Returns a QuerySet that returns list of tuples, rather than model instances, when used as an iterable.

distinct()

distinct are used to eliminate the duplicate elements.

Example:

>>> list(Article.objects.values_list('id', flat=True)) # flat=True will remove the tuples and return the list   
[1, 2, 3, 4, 5, 6]

>>> list(Article.objects.values('id'))
[{'id':1}, {'id':2}, {'id':3}, {'id':4}, {'id':5}, {'id':6}]

So it's a list of dictionaries that's returned in case of values
Just to clarify: distinct() eliminates the duplicate elements from query results, not from database.
g
glennsl

You can get the different values with:

set(Article.objects.values_list('comment_id', flat=True))

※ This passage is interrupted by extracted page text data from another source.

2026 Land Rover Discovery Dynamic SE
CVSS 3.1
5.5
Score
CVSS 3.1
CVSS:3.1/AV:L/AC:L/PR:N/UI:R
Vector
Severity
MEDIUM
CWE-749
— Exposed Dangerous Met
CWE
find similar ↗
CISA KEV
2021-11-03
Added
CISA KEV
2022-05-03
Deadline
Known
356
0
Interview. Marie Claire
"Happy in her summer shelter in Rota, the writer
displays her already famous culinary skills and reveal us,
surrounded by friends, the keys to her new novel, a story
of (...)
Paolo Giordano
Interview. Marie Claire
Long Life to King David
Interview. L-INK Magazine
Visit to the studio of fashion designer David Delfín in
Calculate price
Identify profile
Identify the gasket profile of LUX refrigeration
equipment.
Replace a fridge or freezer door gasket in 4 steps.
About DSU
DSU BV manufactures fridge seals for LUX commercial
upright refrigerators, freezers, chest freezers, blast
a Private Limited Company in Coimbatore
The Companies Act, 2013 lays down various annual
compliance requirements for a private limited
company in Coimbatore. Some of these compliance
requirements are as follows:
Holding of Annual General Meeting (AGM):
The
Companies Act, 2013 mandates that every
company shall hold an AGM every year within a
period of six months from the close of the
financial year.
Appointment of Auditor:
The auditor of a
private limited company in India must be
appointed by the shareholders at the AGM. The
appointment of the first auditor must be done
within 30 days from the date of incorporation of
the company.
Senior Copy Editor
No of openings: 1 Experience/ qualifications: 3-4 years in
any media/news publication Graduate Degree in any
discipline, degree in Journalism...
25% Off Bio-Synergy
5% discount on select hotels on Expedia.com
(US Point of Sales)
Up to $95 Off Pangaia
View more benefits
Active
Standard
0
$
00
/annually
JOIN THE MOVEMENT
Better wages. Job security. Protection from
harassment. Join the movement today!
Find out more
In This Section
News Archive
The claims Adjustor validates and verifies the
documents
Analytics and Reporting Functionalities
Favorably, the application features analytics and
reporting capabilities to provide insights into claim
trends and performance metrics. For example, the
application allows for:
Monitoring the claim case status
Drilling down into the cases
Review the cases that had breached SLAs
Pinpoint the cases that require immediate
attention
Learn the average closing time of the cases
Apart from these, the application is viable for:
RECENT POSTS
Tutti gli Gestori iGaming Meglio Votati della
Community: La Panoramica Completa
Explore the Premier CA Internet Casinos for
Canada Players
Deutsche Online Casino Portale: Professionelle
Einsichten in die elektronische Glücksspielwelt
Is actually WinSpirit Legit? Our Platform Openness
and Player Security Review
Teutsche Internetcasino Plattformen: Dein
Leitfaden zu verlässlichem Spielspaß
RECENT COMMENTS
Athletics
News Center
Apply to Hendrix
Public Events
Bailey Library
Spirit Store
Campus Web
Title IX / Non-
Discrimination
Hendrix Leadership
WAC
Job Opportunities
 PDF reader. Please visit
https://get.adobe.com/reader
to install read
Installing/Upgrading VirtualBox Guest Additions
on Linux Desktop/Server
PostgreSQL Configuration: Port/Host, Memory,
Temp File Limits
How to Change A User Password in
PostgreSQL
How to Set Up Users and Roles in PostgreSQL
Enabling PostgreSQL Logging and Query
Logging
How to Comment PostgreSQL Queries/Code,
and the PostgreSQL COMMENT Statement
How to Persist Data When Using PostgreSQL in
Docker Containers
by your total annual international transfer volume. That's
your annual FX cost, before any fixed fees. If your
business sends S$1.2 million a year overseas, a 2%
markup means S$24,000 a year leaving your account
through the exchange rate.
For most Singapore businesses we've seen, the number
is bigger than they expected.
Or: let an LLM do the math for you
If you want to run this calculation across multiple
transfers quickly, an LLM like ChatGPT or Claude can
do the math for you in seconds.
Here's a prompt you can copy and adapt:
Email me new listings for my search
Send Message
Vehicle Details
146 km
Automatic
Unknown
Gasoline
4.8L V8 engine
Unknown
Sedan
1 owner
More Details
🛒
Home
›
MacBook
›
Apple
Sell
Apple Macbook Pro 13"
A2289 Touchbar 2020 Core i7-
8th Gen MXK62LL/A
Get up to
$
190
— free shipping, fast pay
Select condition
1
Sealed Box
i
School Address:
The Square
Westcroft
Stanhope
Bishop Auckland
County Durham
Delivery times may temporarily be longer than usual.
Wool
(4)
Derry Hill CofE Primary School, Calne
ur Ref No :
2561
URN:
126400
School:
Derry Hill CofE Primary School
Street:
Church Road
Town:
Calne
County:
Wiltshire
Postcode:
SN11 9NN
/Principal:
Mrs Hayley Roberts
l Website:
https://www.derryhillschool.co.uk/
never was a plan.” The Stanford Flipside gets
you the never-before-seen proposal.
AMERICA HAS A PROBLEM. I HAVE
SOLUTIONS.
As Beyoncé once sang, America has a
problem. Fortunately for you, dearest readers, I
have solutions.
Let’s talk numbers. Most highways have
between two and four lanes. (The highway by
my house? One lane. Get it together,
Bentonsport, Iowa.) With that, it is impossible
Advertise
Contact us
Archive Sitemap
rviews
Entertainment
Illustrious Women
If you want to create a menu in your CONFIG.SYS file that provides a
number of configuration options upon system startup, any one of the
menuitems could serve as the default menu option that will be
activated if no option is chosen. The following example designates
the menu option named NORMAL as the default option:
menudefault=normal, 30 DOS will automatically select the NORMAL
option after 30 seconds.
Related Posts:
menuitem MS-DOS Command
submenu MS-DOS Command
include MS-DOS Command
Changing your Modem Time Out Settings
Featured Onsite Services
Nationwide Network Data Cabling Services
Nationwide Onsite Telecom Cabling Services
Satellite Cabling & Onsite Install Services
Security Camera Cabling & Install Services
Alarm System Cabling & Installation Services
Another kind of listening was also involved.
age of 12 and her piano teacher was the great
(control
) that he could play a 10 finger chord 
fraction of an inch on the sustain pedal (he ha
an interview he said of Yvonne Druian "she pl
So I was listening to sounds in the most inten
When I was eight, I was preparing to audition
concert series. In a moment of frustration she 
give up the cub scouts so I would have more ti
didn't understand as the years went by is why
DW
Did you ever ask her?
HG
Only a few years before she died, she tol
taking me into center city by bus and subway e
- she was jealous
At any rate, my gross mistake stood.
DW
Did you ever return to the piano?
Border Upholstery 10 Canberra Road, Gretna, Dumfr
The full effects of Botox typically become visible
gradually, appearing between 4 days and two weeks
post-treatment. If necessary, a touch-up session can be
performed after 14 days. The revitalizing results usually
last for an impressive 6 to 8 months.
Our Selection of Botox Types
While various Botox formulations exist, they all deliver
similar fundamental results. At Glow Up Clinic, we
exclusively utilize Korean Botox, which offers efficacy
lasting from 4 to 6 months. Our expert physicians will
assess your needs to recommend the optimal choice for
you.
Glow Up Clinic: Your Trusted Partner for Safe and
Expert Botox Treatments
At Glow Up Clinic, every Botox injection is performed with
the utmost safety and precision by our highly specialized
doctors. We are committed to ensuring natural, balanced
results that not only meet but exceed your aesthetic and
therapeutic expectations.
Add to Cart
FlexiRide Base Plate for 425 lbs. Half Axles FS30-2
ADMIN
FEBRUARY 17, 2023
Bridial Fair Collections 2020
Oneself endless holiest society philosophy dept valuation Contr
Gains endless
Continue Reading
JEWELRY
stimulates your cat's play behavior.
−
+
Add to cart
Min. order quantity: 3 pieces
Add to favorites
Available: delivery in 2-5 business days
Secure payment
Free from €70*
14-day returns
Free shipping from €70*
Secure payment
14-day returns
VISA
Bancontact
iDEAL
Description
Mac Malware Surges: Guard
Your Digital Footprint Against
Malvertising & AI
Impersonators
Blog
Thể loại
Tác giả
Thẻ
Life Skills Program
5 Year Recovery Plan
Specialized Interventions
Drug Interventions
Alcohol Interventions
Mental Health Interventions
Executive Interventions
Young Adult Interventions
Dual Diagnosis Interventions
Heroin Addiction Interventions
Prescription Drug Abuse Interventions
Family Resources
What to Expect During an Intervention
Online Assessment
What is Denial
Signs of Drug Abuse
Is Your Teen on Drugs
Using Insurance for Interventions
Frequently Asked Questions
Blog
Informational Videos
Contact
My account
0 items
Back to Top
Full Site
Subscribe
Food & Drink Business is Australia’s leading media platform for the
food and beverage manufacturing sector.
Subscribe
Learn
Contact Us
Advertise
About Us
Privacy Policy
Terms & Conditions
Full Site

This will be way slower than using distinct() to eliminate duplicates at database level.
Also, using set() will force a query on the whole table, when a QuerySet (returned by distinct()) will stream data only when needed.
K
Kai - Kazuya Ito

"values()" returns a QuerySet of dictionaries.

For example:

print(User.objects.all().values()) # Return all fields
# <QuerySet [{'id': 1, 'name': 'John'}, {'id': 2, 'name': 'Tom'}]>

print(User.objects.all().values("name")) # Return "name" field
# <QuerySet [{'name': 'John'}, {'name': 'Tom'}]>

"values_list()" returns a QuerySet of tuples.

For example:

print(User.objects.all().values_list()) # Return all fields
# <QuerySet [(1, 'John'), (2, 'Tom')]>

print(User.objects.all().values_list("name")) # Return "name" field
# <QuerySet [('John',), ('Tom',)]>

"values_list()" with "flat=True" returns a QuerySet of values. *No or One field with "flat=True" is allowed and one field must be the 1st argument with "flat=True" which must be the 2nd argument.

For example:

print(User.objects.all().values_list(flat=True)) # Return "id" field
# <QuerySet [1, 2]>

print(User.objects.all().values_list("name", flat=True)) # Return "name" field
# <QuerySet ['John', 'Tom']>

print(User.objects.all().values_list(flat=True, "name")) # Error

print(User.objects.all().values_list("id", "name", flat=True)) # Error

r
run_the_race

The best place to understand the difference is at the official documentation on values / values_list. It has many useful examples and explains it very clearly. The django docs are very user freindly.

Here's a short snippet to keep SO reviewers happy:

values

Returns a QuerySet that returns dictionaries, rather than model instances, when used as an iterable.

And read the section which follows it:

value_list

This is similar to values() except that instead of returning dictionaries, it returns tuples when iterated over.